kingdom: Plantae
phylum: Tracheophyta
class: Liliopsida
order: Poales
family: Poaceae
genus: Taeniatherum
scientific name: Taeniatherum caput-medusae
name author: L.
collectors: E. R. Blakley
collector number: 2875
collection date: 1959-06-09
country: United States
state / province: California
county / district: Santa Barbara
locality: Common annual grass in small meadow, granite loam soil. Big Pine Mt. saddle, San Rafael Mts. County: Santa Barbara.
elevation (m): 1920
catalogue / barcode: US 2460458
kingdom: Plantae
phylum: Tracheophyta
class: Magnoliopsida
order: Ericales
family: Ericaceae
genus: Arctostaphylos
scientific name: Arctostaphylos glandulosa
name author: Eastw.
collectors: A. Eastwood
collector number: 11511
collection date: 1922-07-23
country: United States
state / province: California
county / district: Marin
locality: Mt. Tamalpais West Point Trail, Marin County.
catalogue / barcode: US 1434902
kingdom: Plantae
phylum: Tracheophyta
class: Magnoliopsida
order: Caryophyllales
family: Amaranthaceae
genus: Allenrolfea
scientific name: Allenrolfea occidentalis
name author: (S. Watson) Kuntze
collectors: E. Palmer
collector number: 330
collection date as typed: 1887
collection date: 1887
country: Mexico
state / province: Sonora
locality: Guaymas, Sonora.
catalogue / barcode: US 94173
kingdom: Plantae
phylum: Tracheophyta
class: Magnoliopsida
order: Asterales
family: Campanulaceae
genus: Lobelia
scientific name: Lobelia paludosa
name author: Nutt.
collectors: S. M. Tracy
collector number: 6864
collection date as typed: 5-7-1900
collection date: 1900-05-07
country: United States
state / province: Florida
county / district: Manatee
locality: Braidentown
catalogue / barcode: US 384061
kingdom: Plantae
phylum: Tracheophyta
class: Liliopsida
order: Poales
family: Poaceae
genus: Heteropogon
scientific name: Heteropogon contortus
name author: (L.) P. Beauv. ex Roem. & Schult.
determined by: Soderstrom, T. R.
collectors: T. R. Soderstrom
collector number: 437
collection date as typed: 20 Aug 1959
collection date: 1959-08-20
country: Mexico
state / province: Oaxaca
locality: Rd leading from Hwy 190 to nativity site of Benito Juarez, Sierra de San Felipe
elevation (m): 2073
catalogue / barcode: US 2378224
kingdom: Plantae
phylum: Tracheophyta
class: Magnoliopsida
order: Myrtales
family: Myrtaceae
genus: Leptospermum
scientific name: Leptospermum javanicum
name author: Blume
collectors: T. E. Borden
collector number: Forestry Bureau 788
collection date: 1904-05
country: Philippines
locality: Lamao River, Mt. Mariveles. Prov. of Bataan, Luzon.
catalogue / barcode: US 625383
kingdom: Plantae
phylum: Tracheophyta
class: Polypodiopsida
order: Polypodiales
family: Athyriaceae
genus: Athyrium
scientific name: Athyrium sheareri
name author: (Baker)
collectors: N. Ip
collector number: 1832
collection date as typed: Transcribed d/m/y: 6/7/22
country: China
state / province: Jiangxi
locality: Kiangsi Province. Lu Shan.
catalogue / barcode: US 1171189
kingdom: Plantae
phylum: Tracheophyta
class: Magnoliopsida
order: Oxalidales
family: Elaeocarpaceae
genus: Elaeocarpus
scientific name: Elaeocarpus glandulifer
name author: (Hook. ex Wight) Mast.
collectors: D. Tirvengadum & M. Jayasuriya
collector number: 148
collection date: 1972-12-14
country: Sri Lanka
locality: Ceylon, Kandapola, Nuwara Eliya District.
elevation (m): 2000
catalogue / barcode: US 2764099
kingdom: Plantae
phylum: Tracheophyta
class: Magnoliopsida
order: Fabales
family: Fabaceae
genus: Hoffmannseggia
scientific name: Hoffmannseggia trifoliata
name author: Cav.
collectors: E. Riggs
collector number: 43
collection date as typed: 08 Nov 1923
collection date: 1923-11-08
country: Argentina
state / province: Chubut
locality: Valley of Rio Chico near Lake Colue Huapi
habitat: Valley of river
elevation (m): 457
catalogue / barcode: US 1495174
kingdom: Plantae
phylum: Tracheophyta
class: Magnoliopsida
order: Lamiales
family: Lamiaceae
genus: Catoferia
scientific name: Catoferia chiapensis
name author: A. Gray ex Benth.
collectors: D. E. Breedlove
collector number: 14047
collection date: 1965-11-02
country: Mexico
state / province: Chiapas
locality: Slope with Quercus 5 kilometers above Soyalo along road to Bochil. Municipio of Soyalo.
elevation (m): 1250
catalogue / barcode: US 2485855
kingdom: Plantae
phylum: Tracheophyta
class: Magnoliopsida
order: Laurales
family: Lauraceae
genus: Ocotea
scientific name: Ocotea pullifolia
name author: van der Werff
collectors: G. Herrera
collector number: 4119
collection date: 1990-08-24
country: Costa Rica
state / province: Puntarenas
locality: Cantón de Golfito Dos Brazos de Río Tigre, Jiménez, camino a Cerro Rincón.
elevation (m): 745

------

> _Task to carry out_
Output every line of the material above as a numbered list, omitting any blank lines.

> _Result of the task_
1. kingdom: Plantae
2. phylum: Tracheophyta
3. class: Liliopsida
4. order: Poales
5. family: Poaceae
6. genus: Taeniatherum
7. scientific name: Taeniatherum caput-medusae
8. name author: L.
9. collectors: E. R. Blakley
10. collector number: 2875
11. collection date: 1959-06-09
12. country: United States
13. state / province: California
14. county / district: Santa Barbara
15. locality: Common annual grass in small meadow, granite loam soil. Big Pine Mt. saddle, San Rafael Mts. County: Santa Barbara.
16. elevation (m): 1920
17. catalogue / barcode: US 2460458
18. kingdom: Plantae
19. phylum: Tracheophyta
20. class: Magnoliopsida
21. order: Ericales
22. family: Ericaceae
23. genus: Arctostaphylos
24. scientific name: Arctostaphylos glandulosa
25. name author: Eastw.
26. collectors: A. Eastwood
27. collector number: 11511
28. collection date: 1922-07-23
29. country: United States
30. state / province: California
31. county / district: Marin
32. locality: Mt. Tamalpais West Point Trail, Marin County.
33. catalogue / barcode: US 1434902
34. kingdom: Plantae
35. phylum: Tracheophyta
36. class: Magnoliopsida
37. order: Caryophyllales
38. family: Amaranthaceae
39. genus: Allenrolfea
40. scientific name: Allenrolfea occidentalis
41. name author: (S. Watson) Kuntze
42. collectors: E. Palmer
43. collector number: 330
44. collection date as typed: 1887
45. collection date: 1887
46. country: Mexico
47. state / province: Sonora
48. locality: Guaymas, Sonora.
49. catalogue / barcode: US 94173
50. kingdom: Plantae
51. phylum: Tracheophyta
52. class: Magnoliopsida
53. order: Asterales
54. family: Campanulaceae
55. genus: Lobelia
56. scientific name: Lobelia paludosa
57. name author: Nutt.
58. collectors: S. M. Tracy
59. collector number: 6864
60. collection date as typed: 5-7-1900
61. collection date: 1900-05-07
62. country: United States
63. state / province: Florida
64. county / district: Manatee
65. locality: Braidentown
66. catalogue / barcode: US 384061
67. kingdom: Plantae
68. phylum: Tracheophyta
69. class: Liliopsida
70. order: Poales
71. family: Poaceae
72. genus: Heteropogon
73. scientific name: Heteropogon contortus
74. name author: (L.) P. Beauv. ex Roem. & Schult.
75. determined by: Soderstrom, T. R.
76. collectors: T. R. Soderstrom
77. collector number: 437
78. collection date as typed: 20 Aug 1959
79. collection date: 1959-08-20
80. country: Mexico
81. state / province: Oaxaca
82. locality: Rd leading from Hwy 190 to nativity site of Benito Juarez, Sierra de San Felipe
83. elevation (m): 2073
84. catalogue / barcode: US 2378224
85. kingdom: Plantae
86. phylum: Tracheophyta
87. class: Magnoliopsida
88. order: Myrtales
89. family: Myrtaceae
90. genus: Leptospermum
91. scientific name: Leptospermum javanicum
92. name author: Blume
93. collectors: T. E. Borden
94. collector number: Forestry Bureau 788
95. collection date: 1904-05
96. country: Philippines
97. locality: Lamao River, Mt. Mariveles. Prov. of Bataan, Luzon.
98. catalogue / barcode: US 625383
99. kingdom: Plantae
100. phylum: Tracheophyta
101. class: Polypodiopsida
102. order: Polypodiales
103. family: Athyriaceae
104. genus: Athyrium
105. scientific name: Athyrium sheareri
106. name author: (Baker)
107. collectors: N. Ip
108. collector number: 1832
109. collection date as typed: Transcribed d/m/y: 6/7/22
110. country: China
111. state / province: Jiangxi
112. locality: Kiangsi Province. Lu Shan.
113. catalogue / barcode: US 1171189
114. kingdom: Plantae
115. phylum: Tracheophyta
116. class: Magnoliopsida
117. order: Oxalidales
118. family: Elaeocarpaceae
119. genus: Elaeocarpus
120. scientific name: Elaeocarpus glandulifer
121. name author: (Hook. ex Wight) Mast.
122. collectors: D. Tirvengadum & M. Jayasuriya
123. collector number: 148
124. collection date: 1972-12-14
125. country: Sri Lanka
126. locality: Ceylon, Kandapola, Nuwara Eliya District.
127. elevation (m): 2000
128. catalogue / barcode: US 2764099
129. kingdom: Plantae
130. phylum: Tracheophyta
131. class: Magnoliopsida
132. order: Fabales
133. family: Fabaceae
134. genus: Hoffmannseggia
135. scientific name: Hoffmannseggia trifoliata
136. name author: Cav.
137. collectors: E. Riggs
138. collector number: 43
139. collection date as typed: 08 Nov 1923
140. collection date: 1923-11-08
141. country: Argentina
142. state / province: Chubut
143. locality: Valley of Rio Chico near Lake Colue Huapi
144. habitat: Valley of river
145. elevation (m): 457
146. catalogue / barcode: US 1495174
147. kingdom: Plantae
148. phylum: Tracheophyta
149. class: Magnoliopsida
150. order: Lamiales
151. family: Lamiaceae
152. genus: Catoferia
153. scientific name: Catoferia chiapensis
154. name author: A. Gray ex Benth.
155. collectors: D. E. Breedlove
156. collector number: 14047
157. collection date: 1965-11-02
158. country: Mexico
159. state / province: Chiapas
160. locality: Slope with Quercus 5 kilometers above Soyalo along road to Bochil. Municipio of Soyalo.
161. elevation (m): 1250
162. catalogue / barcode: US 2485855
163. kingdom: Plantae
164. phylum: Tracheophyta
165. class: Magnoliopsida
166. order: Laurales
167. family: Lauraceae
168. genus: Ocotea
169. scientific name: Ocotea pullifolia
170. name author: van der Werff
171. collectors: G. Herrera
172. collector number: 4119
173. collection date: 1990-08-24
174. country: Costa Rica
175. state / province: Puntarenas
176. locality: Cantón de Golfito Dos Brazos de Río Tigre, Jiménez, camino a Cerro Rincón.
177. elevation (m): 745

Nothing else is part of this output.